TASK DESCRIPTION:
Because only the count matters, report how many lines in the material hold the string "CROSS" and nothing more.
=== RECORDS TO PROCESS ===
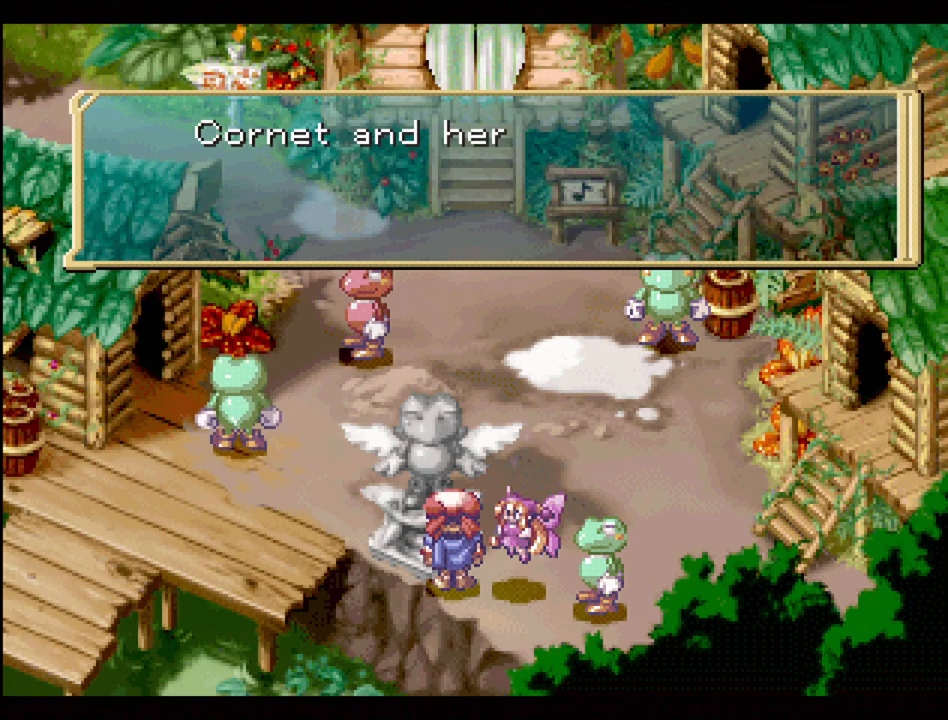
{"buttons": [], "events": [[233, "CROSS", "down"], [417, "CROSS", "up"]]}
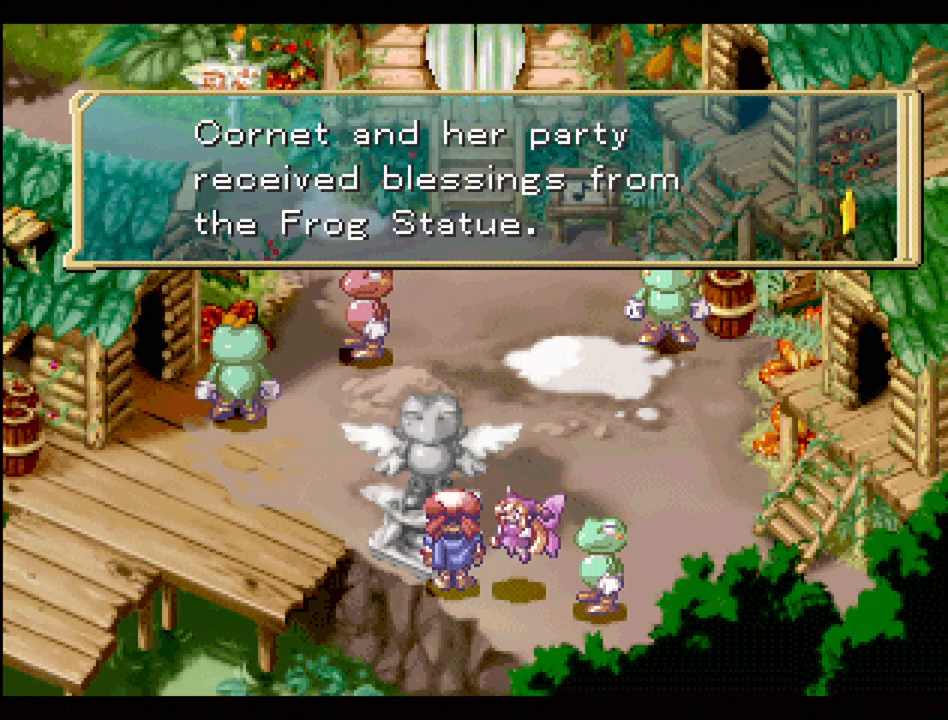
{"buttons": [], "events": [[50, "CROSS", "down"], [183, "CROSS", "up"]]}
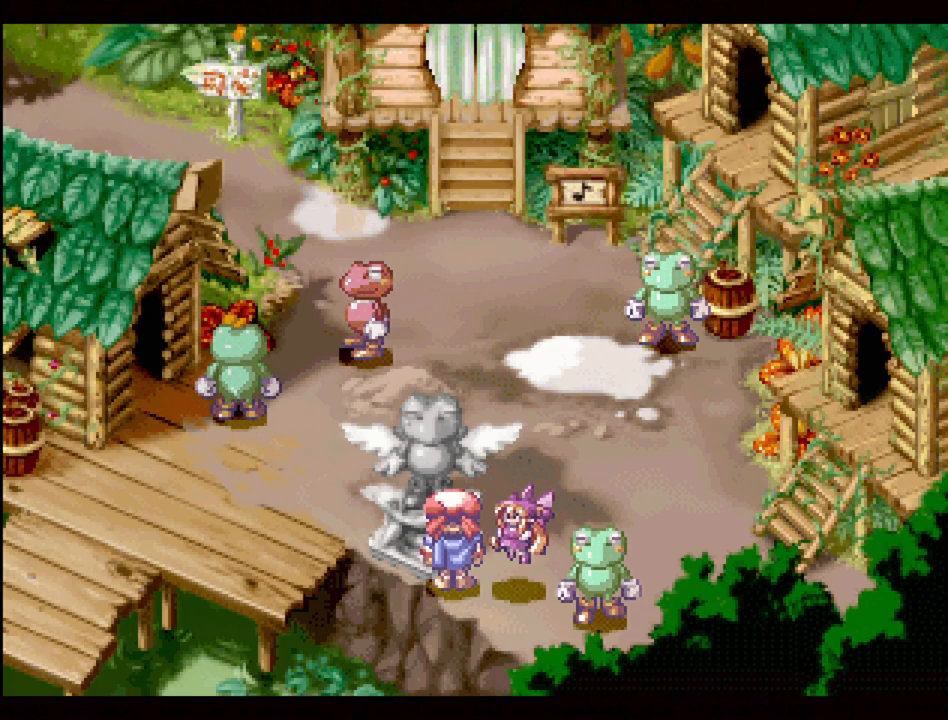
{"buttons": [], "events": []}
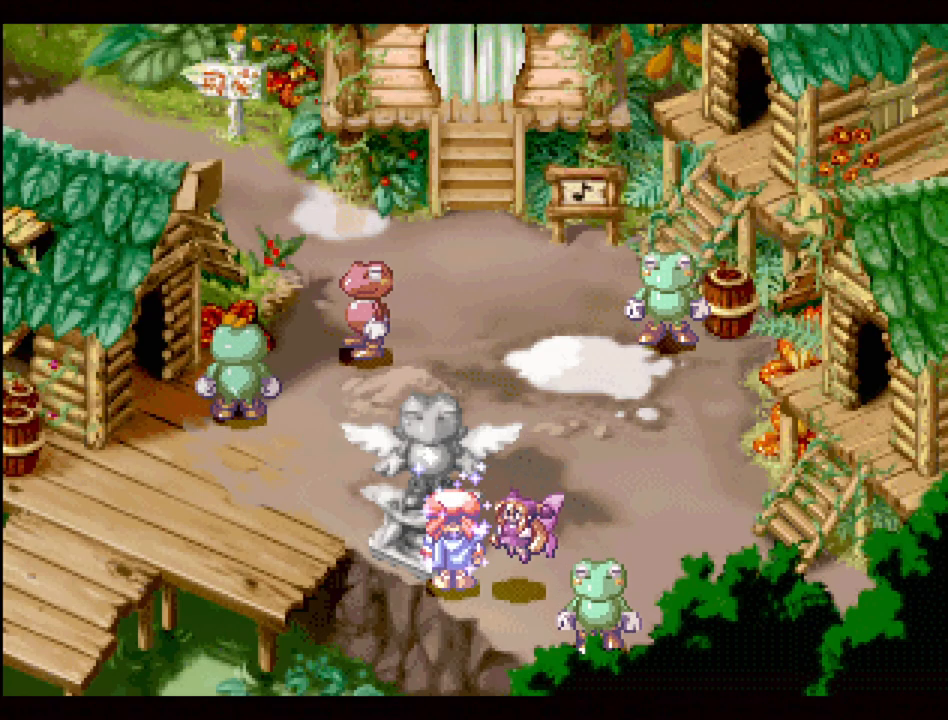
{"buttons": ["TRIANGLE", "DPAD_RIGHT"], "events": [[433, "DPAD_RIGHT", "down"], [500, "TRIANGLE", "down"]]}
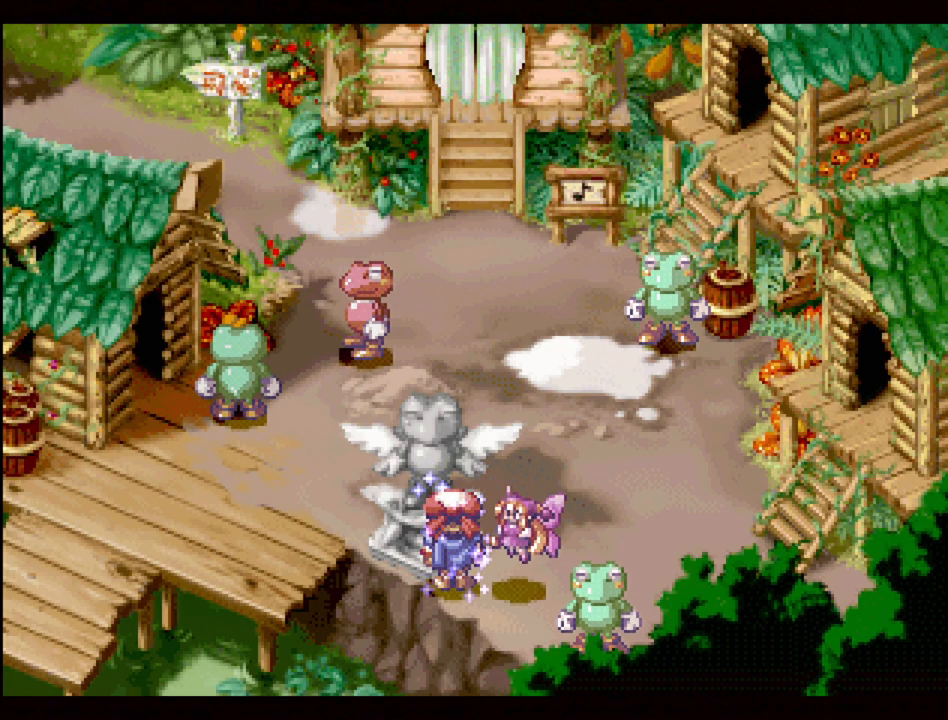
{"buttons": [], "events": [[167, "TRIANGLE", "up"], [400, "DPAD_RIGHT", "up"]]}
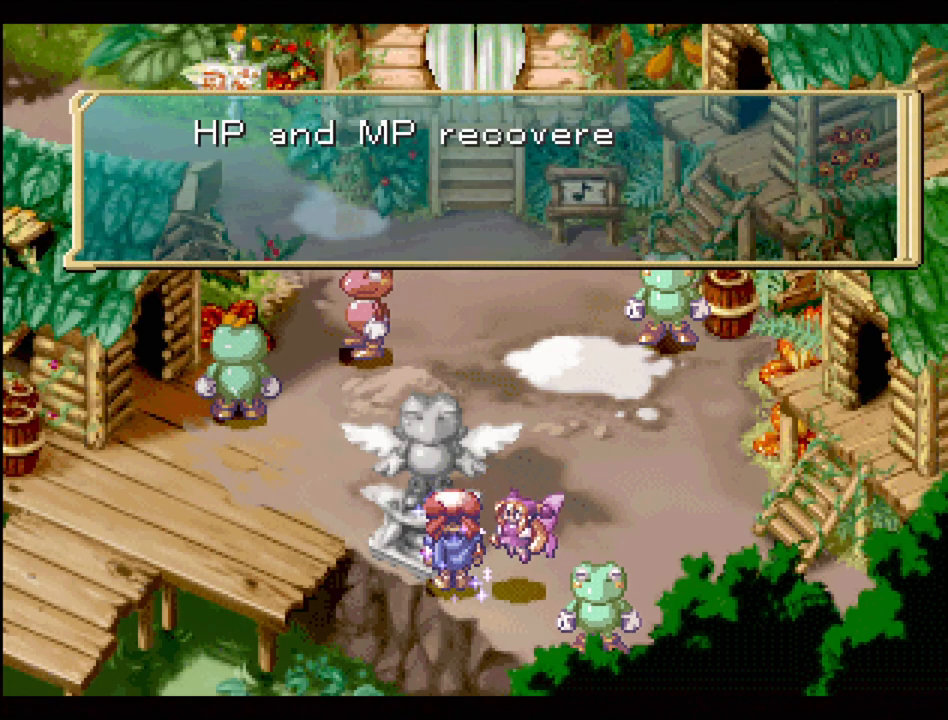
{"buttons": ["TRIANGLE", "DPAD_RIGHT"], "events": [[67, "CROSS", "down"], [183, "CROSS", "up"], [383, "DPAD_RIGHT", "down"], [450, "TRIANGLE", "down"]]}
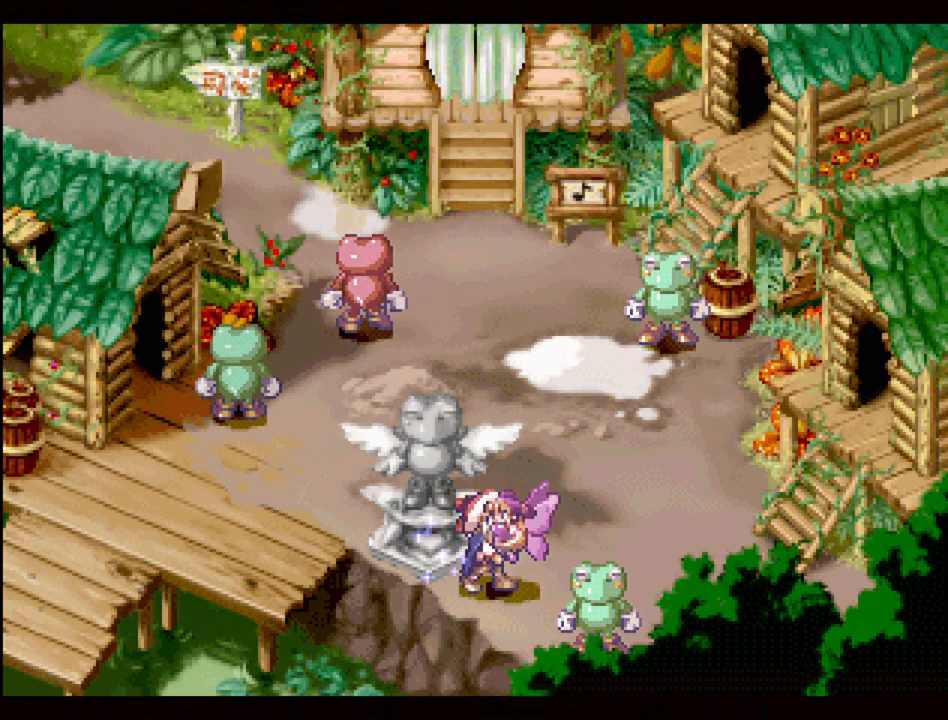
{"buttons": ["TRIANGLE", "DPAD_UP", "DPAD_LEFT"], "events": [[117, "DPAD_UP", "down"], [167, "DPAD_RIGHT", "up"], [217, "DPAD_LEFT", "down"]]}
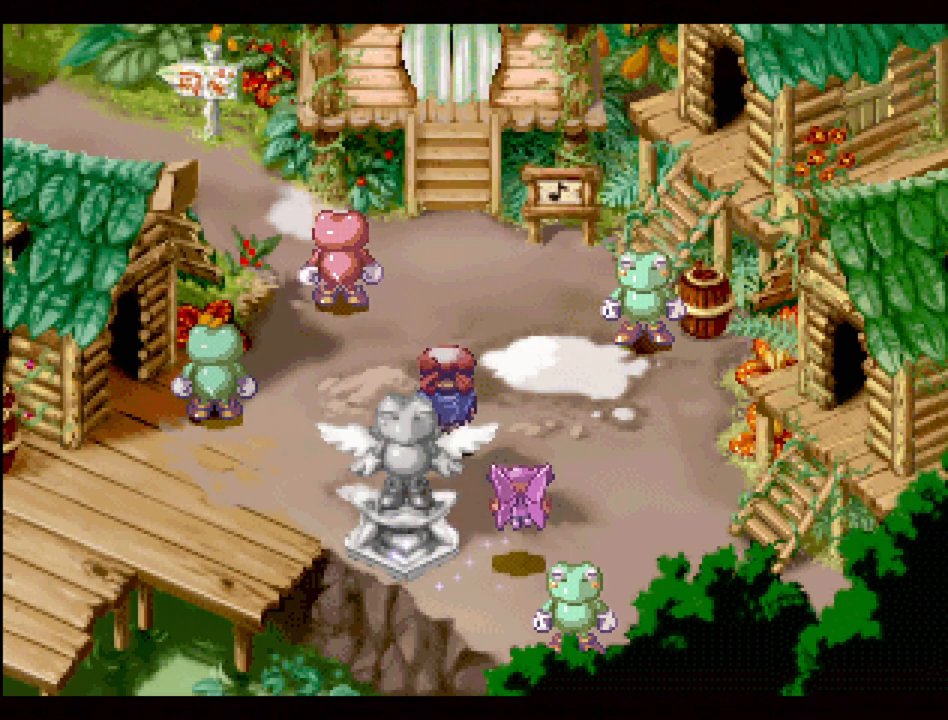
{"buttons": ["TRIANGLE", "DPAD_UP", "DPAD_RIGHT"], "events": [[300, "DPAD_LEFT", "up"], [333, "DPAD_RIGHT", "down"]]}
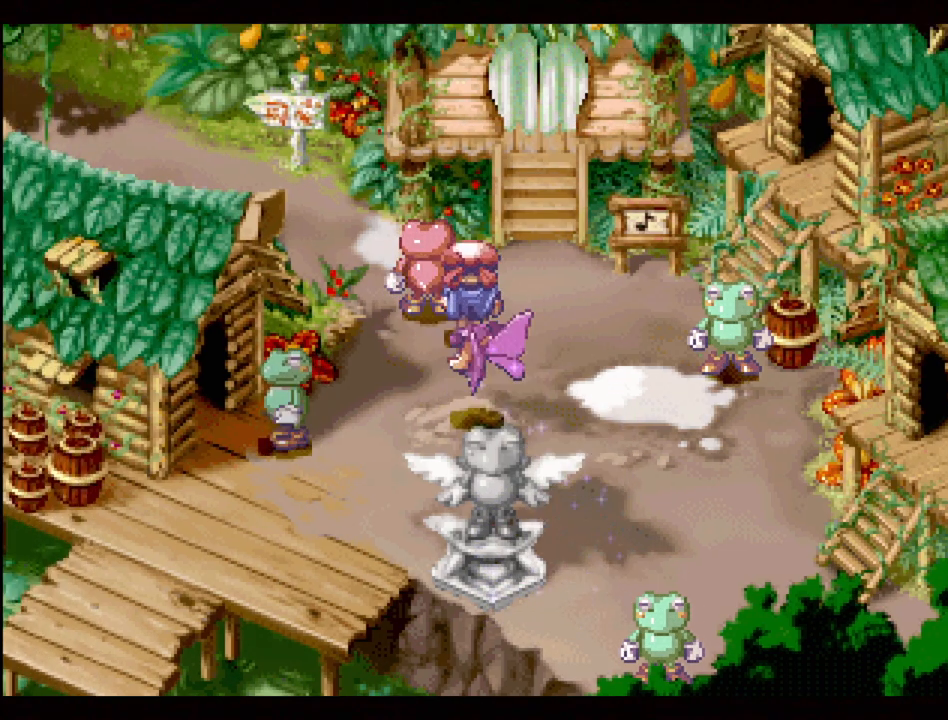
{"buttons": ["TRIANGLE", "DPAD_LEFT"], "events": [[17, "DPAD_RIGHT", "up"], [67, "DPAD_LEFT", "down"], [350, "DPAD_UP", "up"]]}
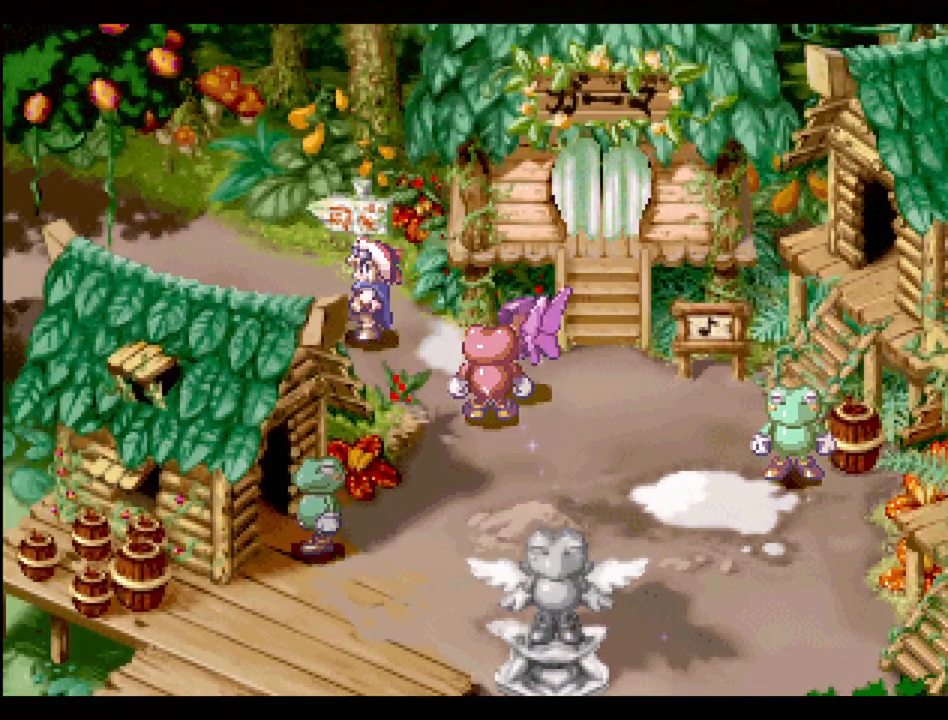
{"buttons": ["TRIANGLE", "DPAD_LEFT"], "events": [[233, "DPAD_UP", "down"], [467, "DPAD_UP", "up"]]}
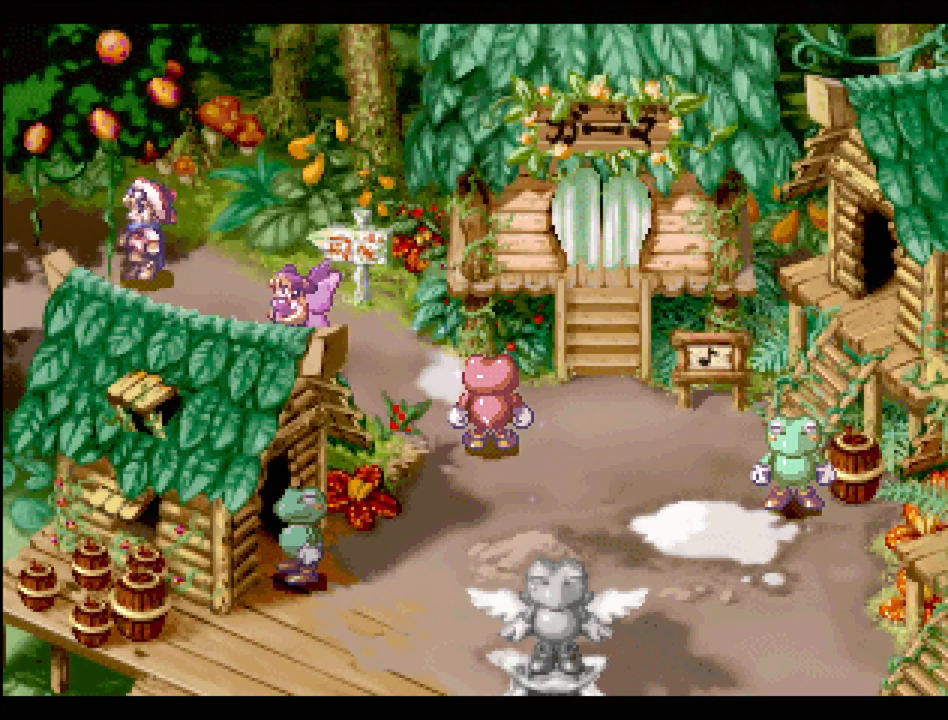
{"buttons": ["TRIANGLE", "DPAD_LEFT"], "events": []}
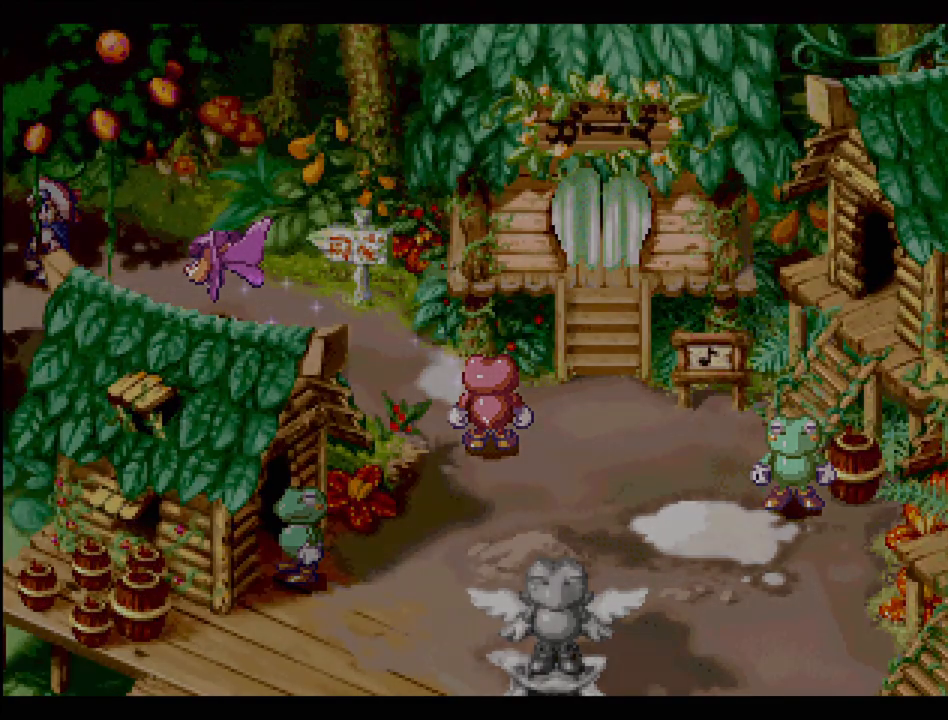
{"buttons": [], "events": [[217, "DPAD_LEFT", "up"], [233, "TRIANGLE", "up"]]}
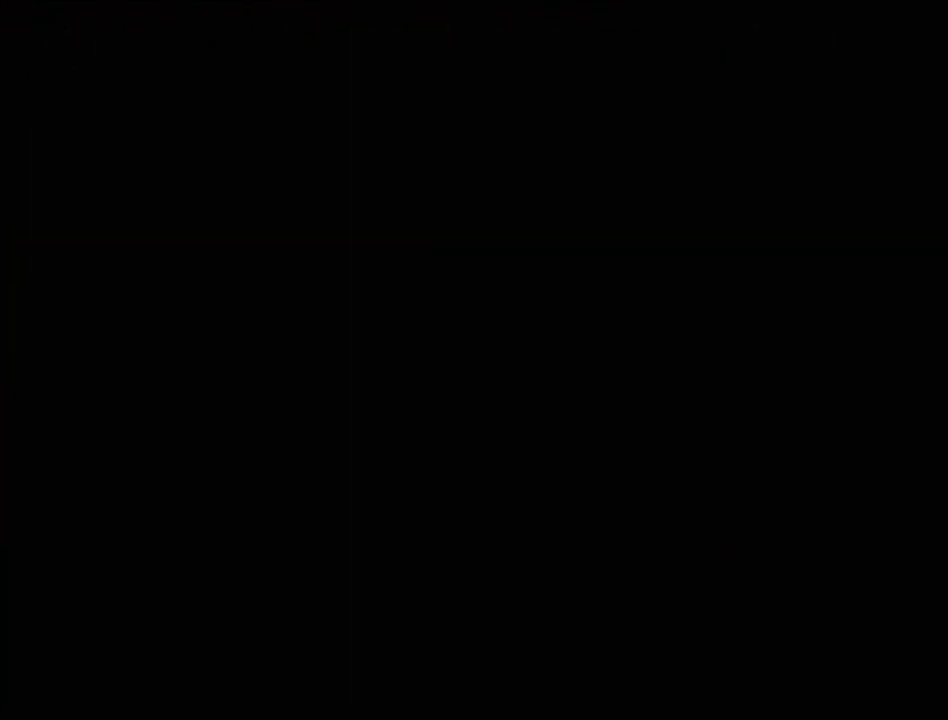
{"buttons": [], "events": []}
===
WRITTEN RESPONSE:
3